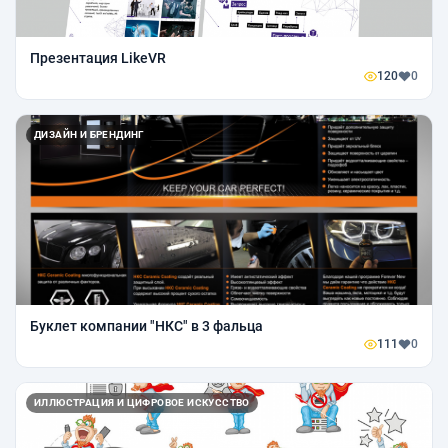
Презентация LikeVR
120
0
ДИЗАЙН И БРЕНДИНГ
Буклет компании "НКС" в 3 фальца
111
0
ИЛЛЮСТРАЦИЯ И ЦИФРОВОЕ ИСКУССТВО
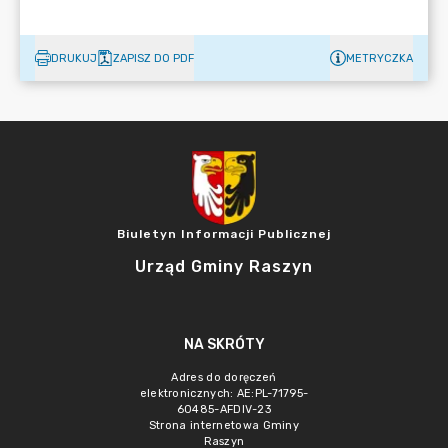
DRUKUJ
ZAPISZ DO PDF
METRYCZKA
Biuletyn Informacji Publicznej
Urząd Gminy Raszyn
NA SKRÓTY
Adres do doręczeń
elektronicznych: AE:PL-71795-
60485-AFDIV-23
Strona internetowa Gminy
Raszyn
------------------------------
▶ [PROBLEM TO SOLVE]
Answer with one number only: how many lines of the entries above include the word "Gminy"?

▶ [TASK OUTPUT]
2